We just try, more often than not, to ignore physics lessons and what history shows us about the repercussions of our actions.
Take the weather, for example.
This was quite the weekend, weatherwise.
The strongest tropical storm ever to make landfall in the United States so early in the year hit our east coast, zeroing in on South Carolina. Across the continent on the other end of country, a blizzard -- yes, a blizzard, pounded South Dakota. In between those two extremes, scores of deadly tornadoes raked the Plains and Midwest from South Dakota to Texas. And in the tornadoes' wakes came devastating flash floods.

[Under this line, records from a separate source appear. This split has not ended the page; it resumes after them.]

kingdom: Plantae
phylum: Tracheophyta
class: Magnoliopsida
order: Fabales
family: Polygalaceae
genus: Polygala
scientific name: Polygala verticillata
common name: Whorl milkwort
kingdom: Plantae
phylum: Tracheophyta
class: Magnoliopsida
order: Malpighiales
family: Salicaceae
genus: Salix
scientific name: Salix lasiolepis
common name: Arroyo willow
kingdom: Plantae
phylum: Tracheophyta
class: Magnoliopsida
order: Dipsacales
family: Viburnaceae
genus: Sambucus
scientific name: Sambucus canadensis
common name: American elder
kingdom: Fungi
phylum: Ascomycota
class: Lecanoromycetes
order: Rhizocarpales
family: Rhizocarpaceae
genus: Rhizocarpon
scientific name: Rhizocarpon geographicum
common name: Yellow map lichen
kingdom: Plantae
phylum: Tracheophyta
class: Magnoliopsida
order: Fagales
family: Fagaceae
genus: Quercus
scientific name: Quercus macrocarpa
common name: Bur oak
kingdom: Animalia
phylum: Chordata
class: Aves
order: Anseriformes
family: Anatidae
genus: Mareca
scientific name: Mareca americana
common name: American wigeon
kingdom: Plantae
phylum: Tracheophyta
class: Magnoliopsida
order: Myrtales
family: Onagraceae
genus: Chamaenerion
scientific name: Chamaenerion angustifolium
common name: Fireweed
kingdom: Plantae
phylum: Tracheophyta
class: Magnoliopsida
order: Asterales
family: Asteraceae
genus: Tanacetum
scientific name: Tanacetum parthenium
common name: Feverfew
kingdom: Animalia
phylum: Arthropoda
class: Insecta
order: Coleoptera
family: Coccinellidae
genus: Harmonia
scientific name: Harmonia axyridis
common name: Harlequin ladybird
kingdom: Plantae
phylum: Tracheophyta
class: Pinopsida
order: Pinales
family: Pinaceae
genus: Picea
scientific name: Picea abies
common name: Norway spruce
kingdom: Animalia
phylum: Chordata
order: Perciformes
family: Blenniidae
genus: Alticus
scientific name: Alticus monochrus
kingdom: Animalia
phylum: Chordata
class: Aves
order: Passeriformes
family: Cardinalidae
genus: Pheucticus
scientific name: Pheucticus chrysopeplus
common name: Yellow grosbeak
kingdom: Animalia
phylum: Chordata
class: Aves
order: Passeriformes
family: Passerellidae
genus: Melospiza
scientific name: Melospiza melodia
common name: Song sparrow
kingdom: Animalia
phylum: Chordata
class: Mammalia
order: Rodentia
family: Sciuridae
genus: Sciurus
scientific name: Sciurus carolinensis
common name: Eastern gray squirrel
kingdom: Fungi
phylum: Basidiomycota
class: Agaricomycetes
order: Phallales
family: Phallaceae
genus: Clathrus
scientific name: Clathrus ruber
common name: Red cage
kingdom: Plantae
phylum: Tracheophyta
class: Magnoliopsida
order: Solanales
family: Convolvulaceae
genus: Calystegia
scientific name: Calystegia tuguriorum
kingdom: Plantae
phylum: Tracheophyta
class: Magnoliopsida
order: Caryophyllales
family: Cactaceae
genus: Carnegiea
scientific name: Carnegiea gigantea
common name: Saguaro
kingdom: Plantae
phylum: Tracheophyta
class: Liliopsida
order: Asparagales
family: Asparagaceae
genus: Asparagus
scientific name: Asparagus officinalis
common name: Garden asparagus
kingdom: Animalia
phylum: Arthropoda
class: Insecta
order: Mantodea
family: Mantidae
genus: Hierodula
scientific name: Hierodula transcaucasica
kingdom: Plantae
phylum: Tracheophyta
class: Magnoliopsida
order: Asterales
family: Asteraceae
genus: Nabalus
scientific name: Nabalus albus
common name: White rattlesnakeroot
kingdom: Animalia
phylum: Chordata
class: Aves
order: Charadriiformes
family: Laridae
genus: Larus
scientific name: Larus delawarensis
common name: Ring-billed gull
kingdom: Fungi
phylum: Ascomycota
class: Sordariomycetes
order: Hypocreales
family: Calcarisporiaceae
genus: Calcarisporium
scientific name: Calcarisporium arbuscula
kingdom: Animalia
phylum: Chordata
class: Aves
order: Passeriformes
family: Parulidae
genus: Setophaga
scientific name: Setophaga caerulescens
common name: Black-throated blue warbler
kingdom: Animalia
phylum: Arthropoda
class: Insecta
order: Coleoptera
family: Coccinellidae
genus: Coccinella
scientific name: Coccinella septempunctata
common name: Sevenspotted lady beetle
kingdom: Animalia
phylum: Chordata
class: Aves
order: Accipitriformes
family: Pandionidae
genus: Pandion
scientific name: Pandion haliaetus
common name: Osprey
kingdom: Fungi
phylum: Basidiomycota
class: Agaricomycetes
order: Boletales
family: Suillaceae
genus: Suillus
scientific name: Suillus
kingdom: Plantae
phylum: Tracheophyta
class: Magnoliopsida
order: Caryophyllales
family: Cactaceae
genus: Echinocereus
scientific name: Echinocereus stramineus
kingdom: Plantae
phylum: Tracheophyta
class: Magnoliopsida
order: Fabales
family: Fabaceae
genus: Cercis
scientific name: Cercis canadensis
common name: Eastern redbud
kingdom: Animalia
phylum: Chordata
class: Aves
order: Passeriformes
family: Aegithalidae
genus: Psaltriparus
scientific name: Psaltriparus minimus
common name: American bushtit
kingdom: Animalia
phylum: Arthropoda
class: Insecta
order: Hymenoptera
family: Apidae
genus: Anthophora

Meanwhile out in the Pacific, a Category 5 Super Typhoon Noul hit the Philippines. Again, May 10 is exceptionally early to be getting a Category 5 storm, let alone one that makes a landfall at such major strength. But get this: Super Typhoon Noul is the second Category Five storm this year in the Northwest Pacific and the fourth overall on Earth in 2015, according to Jeff Masters, co-founder of Weather Underground.
These extremes exemplify scientists' expectations of climate change. We've warmed our planet with increasingly high concentrations of carbon dioxide, primarily with the burning of fossil fuels. We burn coal and gas, we release excess carbon. Our atmosphere traps the heat and the climate warms. As it does, weather extremes ensue. Action and reaction.
But every good ecologist and environmentalist will also tout another law of motion, though they refer to it as the First Law of Ecology.
"Everything is connected to everything else."
Example: More people on earth means more energy needed and more houses built and more cars driven, which in turn mean more oil usage, more logging, less open space, less animal habitat and ultimately more carbon pollution in the air.
And how does this play politically speaking? Well, Thomas Sowell penned another good "rule" that has been dubbed Sowell's Law: "In human problems, there are no solutions, only trade-offs."
That fairly sums up the connections, actions and reactions of weather, fossil fuel use, oil exploration and trying to band-aid U.S. foreign policy.
And it likely sums up at least a portion of the Obama administration's thinking in its conditional approval Monday for Shell Oil to resume drilling for oil and gas in the Arctic Ocean's Chukchi seas this summer. The decision is a slap to environmentalists, who are thinking only about Earth's web of life, not necessarily the globe's web of life.
From June 2014 until late January 2015, the cost of gasoline in the U.S. dropped by more than 50 percent. For the average American that translated to a tax cut of about $1,000 a year. The great windfall for us was due, in part, by U.S. oil producers upping production, largely by hydraulic fracturing, called fracking.
Forget fracking's water and carbon pollution for a moment and think politically: The high cost of U.S. oil production and low price of gasoline is infringing on oil company profits. Action and reaction.
And don't forget that globalization thing. You know -- the politics version of everything is connected.
The world's large oil-exporting countries, especially Nigeria, Venezuela and Russia, are hurting because they were built on the high price of oil. Oil and gas make up more than half of Russia's budget. Cheap oil, combined with sanctions over Russia's actions in Ukraine, has sent the Russian ruble into a dive.
OPEC figures in this, too. The rich OPEC countries of Saudi Arabia, Qatar and the United Arab Emirates have had the wealth to play a global oil-supply waiting game, thinking they could wait out the low oil prices in the U.S.
On the other hand, the U.S. -- and particularly the Obama administration -- needs more leverage in both the Middle East and Russia. That would be the no-solutions-only-trade-offs meme.
Environmentalists say a drilling accident in the icy and treacherous Arctic waters could have far more devastating consequences than the deadly Gulf of Mexico oil spill of 2010, when an oil rig explosion killed 11 men and sent millions of barrels of oil spewing into the water for 87 days.
On the other hand, there's the rest of our multiplying world problems.